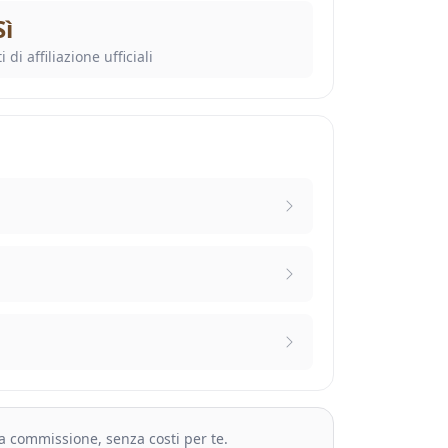
Sì
i di affiliazione ufficiali
na commissione, senza costi per te.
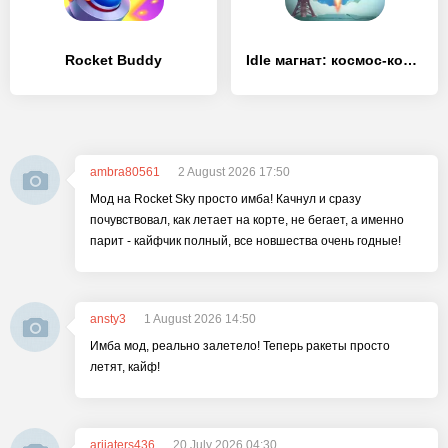
Rocket Buddy
Idle магнат: космос-команда
ambra80561
2 August 2026 17:50
Мод на Rocket Sky просто имба! Качнул и сразу
почувствовал, как летает на корте, не бегает, а именно
парит - кайфчик полный, все новшества очень годные!
ansty3
1 August 2026 14:50
Имба мод, реально залетело! Теперь ракеты просто
летят, кайф!
arijaters436
20 July 2026 04:30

### ABOUT THIS TASK
Take the material above and set it down exactly, minus the images.

### TASK RESPONSE
Sì
i di affiliazione ufficiali
na commissione, senza costi per te.
Rocket Buddy
Idle магнат: космос-команда
ambra80561
2 August 2026 17:50
Мод на Rocket Sky просто имба! Качнул и сразу
почувствовал, как летает на корте, не бегает, а именно
парит - кайфчик полный, все новшества очень годные!
ansty3
1 August 2026 14:50
Имба мод, реально залетело! Теперь ракеты просто
летят, кайф!
arijaters436
20 July 2026 04:30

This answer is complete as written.